Der Katalog der Geschäftsführerpflichten in der Krise ist ohnehin schon anspruchsvoll, aber mit Eintritt der Zahlungsunfähigkeit oder Überschuldung bleiben dem Geschäftsführer nur noch wenige Optionen, um eine eigene Haftung gegenüber Gesellschaftern oder Dritten zu vermeiden. Beim geschäftsführenden Gesellschafter kommt noch erschwerend hinzu, daß er sein Lebenswerk oft mit allen Mitteln und Wegen zu retten versucht.

2. Überschuldung der GmbH

Die heute vorherrschende Meinung bejaht eine Überschuldung der GmbH, wenn das Vermögen nicht mehr ausreicht, um die Verbindlichkeiten zu decken (= rechnerische Überschuldung) und eine positive Fortführungsprognose zu verneinen ist. Solange eine positive Fortführungsprognose besteht, scheidet eine Insolvenz wegen Überschuldung aus. Eine solche positive Fortführungsprogose muß jedoch anhand objektiver Anhaltspunkte zweifelsfrei ermittelt (und ggf. auch nachgewiesen) werden. Ohne ein umfassendes Sanierungskonzept mit Finanzplan und schlüssiem Unternehmenskonzept wird das kaum möglich sein.

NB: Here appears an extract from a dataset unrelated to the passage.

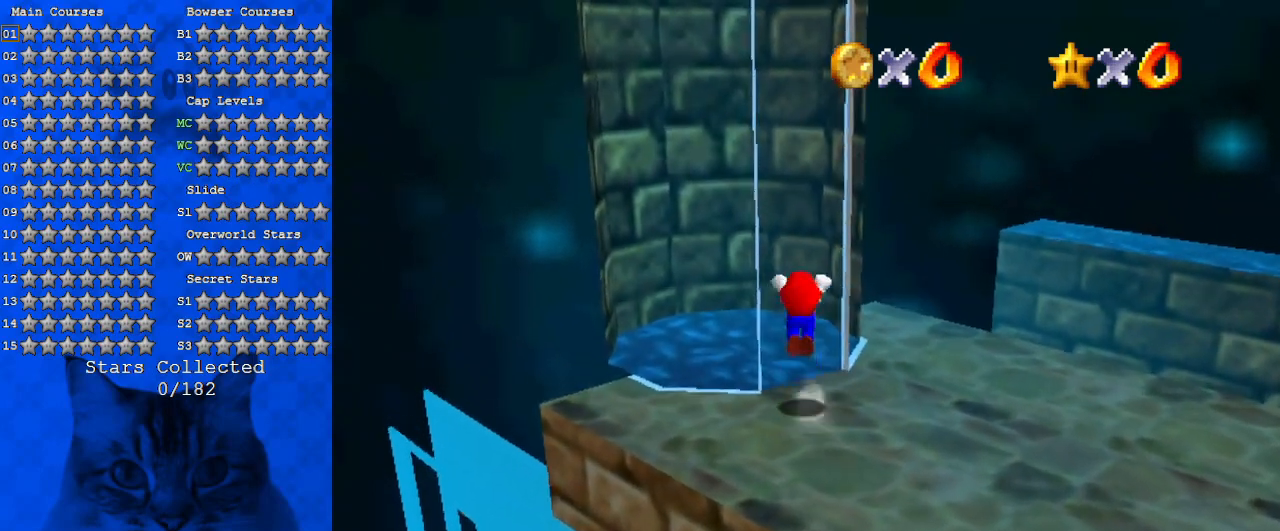
{"keys": ["right", "shift", "up"], "events": [[33, "d", "down"], [100, "left", "up"], [200, "d", "up"], [333, "right", "down"]]}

Achtung: Seit 01.01.2014 gilt wieder ein strengerer Überschuldungsbegriff.

3. Haftung der Geschäftsführer bei Pflichtenverletzung

Wird die Insolvenzantragspflicht im Falle der Überschuldung durch den Geschäftsführer verletzt, stehen schnell Schadensersatzansprüche der GmbH und der Gläubiger im Raum, die durch die Insolvenzverwalter auch geltend gemacht werden. Je länger der Zeitraum zwischen Eintritt der Überschuldung und Antrag auf Eröffnung des Insolvenzverfahrens ist, desto größer wird die Gefahr der Haftung und der potentielle Schaden bei GmbH und Gläubigern.

Seit der GmbH-Reform 2008 ergibt sich die Verpflichtung der Geschäftsführer zum sofortigen Insolvenzantrag bei Eintritt der Zahlungsunfähigkeit oder Überschuldung aus § 15a InsO. Das Fatale daran ist, daß die Insolvenzantragspflicht bei Überschuldung unabhängig von der Kenntnis des Geschäftsführers entsteht und dieser Zeitpunkt anhand der Buchhaltung und Jahresabschlüsse der GmbH relativ genau bestimmt werden kann.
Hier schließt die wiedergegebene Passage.